▶ WHAT YOU NEED TO DO:
Go through the records and extract every line with the word "wrist".

▶ DATA SUPPLIED:
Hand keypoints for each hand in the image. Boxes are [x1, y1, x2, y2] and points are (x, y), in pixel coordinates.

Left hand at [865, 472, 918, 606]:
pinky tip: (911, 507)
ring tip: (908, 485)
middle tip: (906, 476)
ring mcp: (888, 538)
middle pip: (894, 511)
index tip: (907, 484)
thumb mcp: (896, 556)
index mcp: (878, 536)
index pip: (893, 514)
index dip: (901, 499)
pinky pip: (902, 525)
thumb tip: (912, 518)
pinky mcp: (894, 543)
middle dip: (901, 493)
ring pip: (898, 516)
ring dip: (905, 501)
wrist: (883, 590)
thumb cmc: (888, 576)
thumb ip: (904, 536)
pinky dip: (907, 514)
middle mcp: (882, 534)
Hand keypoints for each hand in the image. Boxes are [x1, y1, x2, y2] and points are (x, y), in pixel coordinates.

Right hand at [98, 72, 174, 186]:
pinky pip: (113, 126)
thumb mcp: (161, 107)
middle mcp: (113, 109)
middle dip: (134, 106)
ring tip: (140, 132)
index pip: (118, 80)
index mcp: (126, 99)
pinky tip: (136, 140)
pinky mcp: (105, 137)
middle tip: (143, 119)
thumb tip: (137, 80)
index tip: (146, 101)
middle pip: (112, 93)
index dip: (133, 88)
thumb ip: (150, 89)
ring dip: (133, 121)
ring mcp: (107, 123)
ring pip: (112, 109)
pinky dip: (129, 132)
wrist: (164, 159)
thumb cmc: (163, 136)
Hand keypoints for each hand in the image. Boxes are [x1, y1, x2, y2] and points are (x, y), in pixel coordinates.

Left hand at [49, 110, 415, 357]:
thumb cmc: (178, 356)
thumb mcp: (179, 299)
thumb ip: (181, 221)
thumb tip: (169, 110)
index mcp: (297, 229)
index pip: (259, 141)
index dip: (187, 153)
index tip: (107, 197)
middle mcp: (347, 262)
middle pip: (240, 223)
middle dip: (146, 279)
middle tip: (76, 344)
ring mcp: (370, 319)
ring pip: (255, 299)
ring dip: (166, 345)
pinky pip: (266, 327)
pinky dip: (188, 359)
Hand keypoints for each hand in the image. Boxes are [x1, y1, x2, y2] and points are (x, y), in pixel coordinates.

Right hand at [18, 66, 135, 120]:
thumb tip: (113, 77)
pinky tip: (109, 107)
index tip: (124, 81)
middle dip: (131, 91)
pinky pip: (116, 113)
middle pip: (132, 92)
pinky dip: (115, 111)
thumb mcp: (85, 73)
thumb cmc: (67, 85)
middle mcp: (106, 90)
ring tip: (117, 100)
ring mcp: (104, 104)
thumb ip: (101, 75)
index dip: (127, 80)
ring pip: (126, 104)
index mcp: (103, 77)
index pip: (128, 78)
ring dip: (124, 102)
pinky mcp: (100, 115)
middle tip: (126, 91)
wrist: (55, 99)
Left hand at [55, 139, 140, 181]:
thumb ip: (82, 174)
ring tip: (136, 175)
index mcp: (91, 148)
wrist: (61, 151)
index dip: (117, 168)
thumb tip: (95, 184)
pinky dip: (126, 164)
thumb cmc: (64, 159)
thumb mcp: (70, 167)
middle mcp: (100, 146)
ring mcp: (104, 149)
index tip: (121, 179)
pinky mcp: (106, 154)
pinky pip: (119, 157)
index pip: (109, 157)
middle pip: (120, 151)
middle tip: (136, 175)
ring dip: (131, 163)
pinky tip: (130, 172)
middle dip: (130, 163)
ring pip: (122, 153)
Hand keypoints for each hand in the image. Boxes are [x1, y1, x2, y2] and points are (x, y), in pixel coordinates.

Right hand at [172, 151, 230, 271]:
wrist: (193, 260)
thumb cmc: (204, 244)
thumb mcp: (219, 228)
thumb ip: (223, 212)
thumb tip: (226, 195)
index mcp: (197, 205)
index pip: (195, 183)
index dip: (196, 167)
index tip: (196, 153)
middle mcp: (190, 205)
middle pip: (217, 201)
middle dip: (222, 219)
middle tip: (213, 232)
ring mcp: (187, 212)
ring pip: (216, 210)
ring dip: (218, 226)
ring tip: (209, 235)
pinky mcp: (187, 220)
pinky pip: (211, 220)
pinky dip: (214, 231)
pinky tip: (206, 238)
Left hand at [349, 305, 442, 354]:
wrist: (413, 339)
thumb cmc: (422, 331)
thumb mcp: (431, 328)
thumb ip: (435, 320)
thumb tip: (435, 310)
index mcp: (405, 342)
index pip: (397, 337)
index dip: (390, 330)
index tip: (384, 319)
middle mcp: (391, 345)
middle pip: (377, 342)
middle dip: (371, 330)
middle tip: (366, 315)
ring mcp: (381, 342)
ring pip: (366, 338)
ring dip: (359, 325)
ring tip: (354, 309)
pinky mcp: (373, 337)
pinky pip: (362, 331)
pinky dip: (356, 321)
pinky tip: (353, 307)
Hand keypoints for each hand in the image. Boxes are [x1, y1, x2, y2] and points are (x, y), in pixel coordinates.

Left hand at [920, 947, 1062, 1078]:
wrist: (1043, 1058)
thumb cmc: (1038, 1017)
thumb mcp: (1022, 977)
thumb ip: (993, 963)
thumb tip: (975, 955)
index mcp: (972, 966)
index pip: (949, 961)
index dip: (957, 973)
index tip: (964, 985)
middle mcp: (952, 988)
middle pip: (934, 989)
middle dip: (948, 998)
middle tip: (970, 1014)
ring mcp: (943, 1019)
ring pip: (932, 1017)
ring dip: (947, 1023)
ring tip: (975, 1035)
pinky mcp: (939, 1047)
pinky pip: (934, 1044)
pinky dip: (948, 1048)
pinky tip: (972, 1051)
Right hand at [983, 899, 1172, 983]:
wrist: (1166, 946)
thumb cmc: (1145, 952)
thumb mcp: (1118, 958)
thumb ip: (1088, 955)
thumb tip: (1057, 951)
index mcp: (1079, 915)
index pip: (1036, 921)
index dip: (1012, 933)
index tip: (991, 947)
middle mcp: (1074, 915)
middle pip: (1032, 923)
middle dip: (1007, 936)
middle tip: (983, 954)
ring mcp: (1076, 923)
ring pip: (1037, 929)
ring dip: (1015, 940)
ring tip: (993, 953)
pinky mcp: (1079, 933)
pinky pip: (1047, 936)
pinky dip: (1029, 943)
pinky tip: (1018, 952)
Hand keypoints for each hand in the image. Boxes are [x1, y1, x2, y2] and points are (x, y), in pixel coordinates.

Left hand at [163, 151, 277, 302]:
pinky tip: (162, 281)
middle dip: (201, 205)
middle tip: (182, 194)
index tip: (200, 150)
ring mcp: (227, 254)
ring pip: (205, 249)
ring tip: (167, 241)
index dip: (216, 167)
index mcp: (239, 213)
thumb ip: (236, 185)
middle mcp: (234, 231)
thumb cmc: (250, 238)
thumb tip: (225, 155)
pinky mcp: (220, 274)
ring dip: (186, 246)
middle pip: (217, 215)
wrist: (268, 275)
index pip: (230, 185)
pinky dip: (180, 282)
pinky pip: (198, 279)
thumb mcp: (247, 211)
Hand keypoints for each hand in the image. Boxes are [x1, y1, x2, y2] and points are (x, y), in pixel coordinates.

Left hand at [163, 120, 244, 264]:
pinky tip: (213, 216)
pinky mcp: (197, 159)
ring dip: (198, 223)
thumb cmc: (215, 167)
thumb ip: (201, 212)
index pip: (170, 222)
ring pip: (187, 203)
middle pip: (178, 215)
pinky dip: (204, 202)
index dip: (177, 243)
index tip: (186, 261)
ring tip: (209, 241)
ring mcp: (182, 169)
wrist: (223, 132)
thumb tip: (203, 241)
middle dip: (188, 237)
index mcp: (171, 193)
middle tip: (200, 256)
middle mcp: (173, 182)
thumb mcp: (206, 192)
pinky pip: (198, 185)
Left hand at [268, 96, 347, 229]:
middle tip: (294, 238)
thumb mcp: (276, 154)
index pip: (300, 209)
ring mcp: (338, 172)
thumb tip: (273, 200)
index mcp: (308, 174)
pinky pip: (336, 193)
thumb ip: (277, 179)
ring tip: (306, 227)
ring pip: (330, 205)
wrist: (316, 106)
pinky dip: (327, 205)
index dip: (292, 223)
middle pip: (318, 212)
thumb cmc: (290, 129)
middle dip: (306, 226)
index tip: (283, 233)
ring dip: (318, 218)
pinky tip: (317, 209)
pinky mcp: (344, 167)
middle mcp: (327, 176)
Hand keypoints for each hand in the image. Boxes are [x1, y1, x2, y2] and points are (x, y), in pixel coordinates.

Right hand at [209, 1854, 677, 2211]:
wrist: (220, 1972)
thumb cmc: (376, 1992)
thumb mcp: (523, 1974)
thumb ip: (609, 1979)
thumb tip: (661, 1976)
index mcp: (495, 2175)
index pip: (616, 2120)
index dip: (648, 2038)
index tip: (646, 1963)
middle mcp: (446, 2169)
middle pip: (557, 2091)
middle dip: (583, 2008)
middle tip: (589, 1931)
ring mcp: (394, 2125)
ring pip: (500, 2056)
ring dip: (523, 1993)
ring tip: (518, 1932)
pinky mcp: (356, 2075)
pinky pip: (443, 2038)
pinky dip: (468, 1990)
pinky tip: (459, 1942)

▶ RESULT FOR THIS EXERCISE:
wrist: (883, 590)
wrist: (164, 159)
wrist: (55, 99)
wrist: (61, 151)
wrist: (193, 260)
wrist: (413, 339)
wrist: (1043, 1058)
wrist: (1166, 946)
wrist: (268, 275)
wrist: (223, 132)
wrist: (316, 106)
wrist: (220, 1972)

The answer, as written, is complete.